Harris on the Record

What impacts you and the media doesn't cover. – Art Harris


After 40 plus years of writing, it’s difficult to put paper and pen aside, especially when the conscience is pricked by some action or activity impacting the public: thus the decision to again pursue the elusive truth.

According to blog etiquette, a brief resume of the author is suggested. So, in all modesty allow me proceed.

Born in 1936 in Brooklyn, N.Y. during one of the nation’s hottest summers, my parents moved a few years later to Delaware where my father was employed as superintendent of the Wilmington transit system. My primary education began at Walnut Green School – a public school with one room, one teacher for six grades, outside toilets and a pump for well water, and I walked there and home two miles each way – character building they say.

In second grade, I entered Tower Hill School, a private school in Wilmington, started by duPont families. I continued there through the sixth grade, and spent the seventh and eighth grade at Friends School, also in Wilmington, and the arch rival of Tower Hill. The story line my parents told me for the school switch was because Tower Hill tuition increased.

In the summer of 1950, my father accepted a position in the management of the Indianapolis Transit System as vice-president and general manager. The only connection I had with Indianapolis was that I used to listen to the race.

At the end of August, my parents and I drove cross-country to Indianapolis, and the day after Labor Day I entered at Shortridge High School as a freshman. I went from private schools with enrolments of a few hundred to public education with enrolments of thousands.

Talk about culture shock.

We had lived on 40 acres in the bucolic Delaware countryside that was owned by Crawford H. Greenewalt, the president of the DuPont Company, which assisted in the development of the atomic bomb.

In Indianapolis, we lived on the second floor of a duplex at 38th and Pennsylvania and the landlord lived downstairs.

To say I was a bit miserable is putting it mildly.

Somehow I amazed teachers and administrators and graduated from Shortridge in 1954, and that Fall entered Indiana University despite premonitions by my advisor that I’d never graduate. Regardless of the odds and fraternity life, I gained an undergraduate degree and a graduate degree – a masters in American History. My primary advisor was Dr. R. Carlyle Buley, a Pulitzer award winner.

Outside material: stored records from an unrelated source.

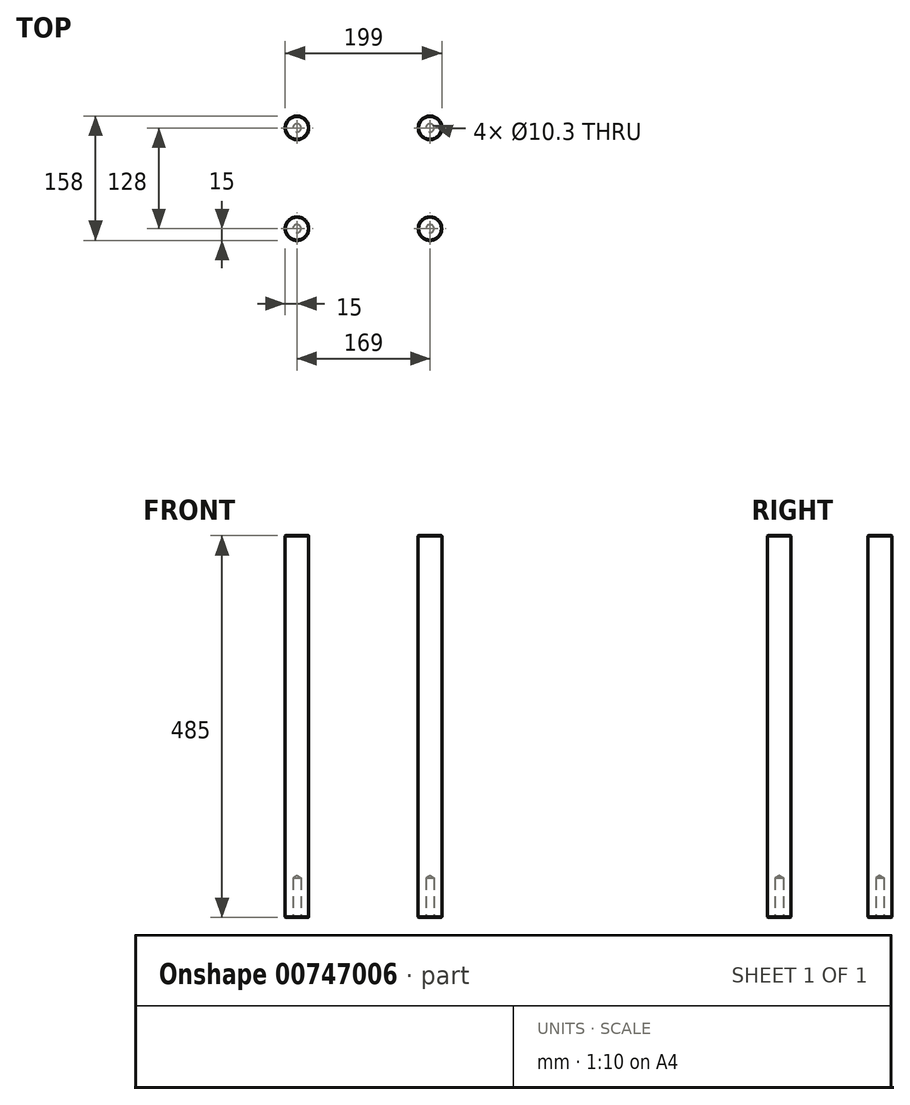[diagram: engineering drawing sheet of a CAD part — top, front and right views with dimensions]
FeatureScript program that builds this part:
annotation { "Feature Type Name" : "Feature", "Feature Type Description" : "" }
export const myFeature = defineFeature(function(context is Context, id is Id, definition is map)
    precondition{}
    {
        {
            var Q0;
            Q0=qCreatedBy(makeId("Top.planeOp"),FACE);
            var sketch = newSketch(context, id + "F0", { "sketchPlane" : qUnion([Q0])});
            skArc(sketch, "E0", {"start": v(76.68, 49) * mm, "mid": v(-91, 0) * mm, "end": v(76.68, -49) * mm, "construction": true});
            skLineSegment(sketch, "E1.top", {"start": v(89, -49) * mm, "end": v(89, 49) * mm, "construction": true});
            skLineSegment(sketch, "E1.left", {"start": v(76.68, -49) * mm, "end": v(89, -49) * mm, "construction": true});
            skLineSegment(sketch, "E1.right", {"start": v(76.68, 49) * mm, "end": v(89, 49) * mm, "construction": true});
            skCircle(sketch, "E2", {"center": v(84.5, -64) * mm, "radius": 15 * mm});
            skCircle(sketch, "E3", {"center": v(-84.5, -64) * mm, "radius": 15 * mm});
            skCircle(sketch, "E4", {"center": v(-84.5, 64) * mm, "radius": 15 * mm});
            skCircle(sketch, "E5", {"center": v(84.5, 64) * mm, "radius": 15 * mm});
            skSolve(sketch);
        }
        {
            var Q0;
            Q0=qSketchRegion(id+"F0",true);
            extrude(context, id + "F1", {"entities" : qUnion([Q0]), "depth" : 485 * mm, "offsetDistance" : 25 * mm});
        }
        {
            var Q0;
            Q0=sQuery(id+"F0.wireOp",VERTEX,"E4.center");
            var Q1;
            Q1=sQuery(id+"F0.wireOp",VERTEX,"E3.center");
            var Q2;
            Q2=sQuery(id+"F0.wireOp",VERTEX,"E2.center");
            var Q3;
            Q3=sQuery(id+"F0.wireOp",VERTEX,"E5.center");
            var Q4;
            Q4=makeQuery(id+"F1.opExtrude","SWEPT_BODY",BODY,{"disambiguationData":[OSD([sQuery(id+"F0.wireOp",EDGE,"E4")])]});
            var Q5;
            Q5=makeQuery(id+"F1.opExtrude","SWEPT_BODY",BODY,{"disambiguationData":[OSD([sQuery(id+"F0.wireOp",EDGE,"E3")])]});
            var Q6;
            Q6=makeQuery(id+"F1.opExtrude","SWEPT_BODY",BODY,{"disambiguationData":[OSD([sQuery(id+"F0.wireOp",EDGE,"E2")])]});
            var Q7;
            Q7=makeQuery(id+"F1.opExtrude","SWEPT_BODY",BODY,{"disambiguationData":[OSD([sQuery(id+"F0.wireOp",EDGE,"E5")])]});
            hole(context, id + "F2", {"style" : HoleStyle.SIMPLE, "endStyle" : HoleEndStyle.BLIND, "oppositeDirection" : true, "standardTappedOrClearance" : lookupTablePath({ "standard" : "ISO", "engagement" : "75%", "pitch" : "1.75 mm", "size" : "M12", "type" : "Tapped" }), "standardBlindInLast" : lookupTablePath({ "standard" : "ISO", "engagement" : "75%", "pitch" : "1.75 mm", "size" : "M12", "type" : "Tapped" }), "holeDiameter" : 10.3 * mm, "majorDiameter" : 12 * mm, "showTappedDepth" : true, "holeDepth" : 50 * mm, "isTappedThrough" : true, "tappedDepth" : 44.75 * mm, "tapClearance" : 3, "locations" : qUnion([Q0, Q1, Q2, Q3]), "scope" : qUnion([Q4, Q5, Q6, Q7])});
        }
        {
            var Q0;
            Q0=makeQuery(id+"F1.opExtrude","SWEPT_FACE",FACE,{"disambiguationData":[OSD([sQuery(id+"F0.wireOp",EDGE,"E2")])]});
            var Q1;
            Q1=makeQuery(id+"F1.opExtrude","SWEPT_FACE",FACE,{"disambiguationData":[OSD([sQuery(id+"F0.wireOp",EDGE,"E3")])]});
            var Q2;
            Q2=makeQuery(id+"F1.opExtrude","SWEPT_FACE",FACE,{"disambiguationData":[OSD([sQuery(id+"F0.wireOp",EDGE,"E5")])]});
            var Q3;
            Q3=makeQuery(id+"F1.opExtrude","SWEPT_FACE",FACE,{"disambiguationData":[OSD([sQuery(id+"F0.wireOp",EDGE,"E4")])]});
            chamfer(context, id + "F3", {"entities" : qUnion([Q0, Q1, Q2, Q3]), "width" : .5 * mm, "tangentPropagation" : true});
        }
    });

Entranced by academia, 1960 found me on the staff of Illinois College in Jacksonville, Ill. with my then wife of two years, and a year later with a son, Wes. Ironically, one of the students there now lives several blocks from me, Jim Voyles.

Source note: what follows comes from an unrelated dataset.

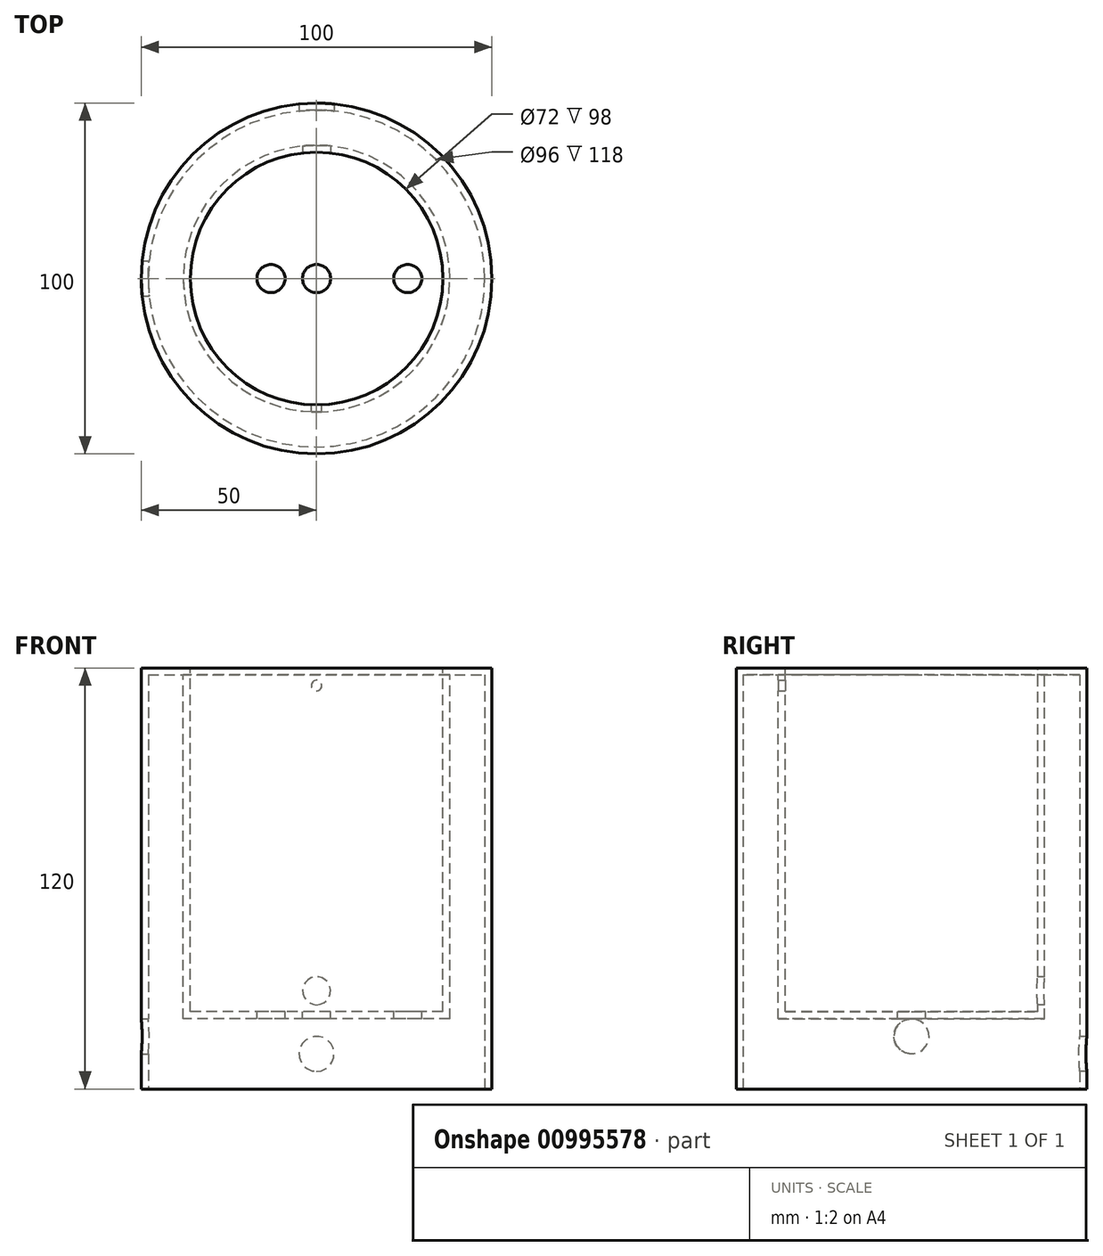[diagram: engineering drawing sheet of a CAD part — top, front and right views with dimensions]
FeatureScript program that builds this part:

Dismayed by the college president, a position of sports editor opened at the local daily newspaper, The Jacksonsville Journal & Courier, which hired me despite my handicap in journalism and sports. (My credentials – student manager of the IU varsity baseball team.)

My seven years with the Illinois newspaper was a fabulous learning experience, and in 1968  I returned to Indianapolis as a general assignment reporter with The Indianapolis News at twice my Illinois salary. My boss was Wendell C. Phillippi, whose family was from Zionsville.

During the 34 years with the Pulliam papers, and subsequently Gannett Newspapers, my assignments included covering city and county government, state courts, the environment beat and the Indianapolis 500, retiring in 2001.

It was a wonderful run and I was privileged to meet and know many great Hoosiers, as well as some scoundrels.  The Pulliams were an extraordinary family to work for and with.

My spouse, Elizabeth (Betsy), whom I met while at The News (she of  The Indianapolis Star),with her daughter, Ayun, and I moved to Zionsville in 1978 after Judge Paul Johnson married us at his home on a rainy June 29 evening while his wife fried salmon patties.

In 2003,  a vacancy opened on the Zionsville Town Council when Lance Lantz resigned to become street superintendent. The four council members were split 2-2 between myself and the other candidate, Guinn Doyle. Town Clerk-Treasurer Beverly Harves broke the deadlock, and I was elected to complete the vacated term.  That May, in the primary I was elected, and in 2007 was re-elected serving until 2011.

Betsy and I, along with several black Labrador retrievers, have lived in our Zionsville log home for 32 years and plan on staying.

My hope in composing this blog is to bring readers in Zionsville and Boone County thorough, impartial and balanced coverage of news which impacts their lives and their families that somehow is missing in the media.

And, thus I continue the search for the elusive truth.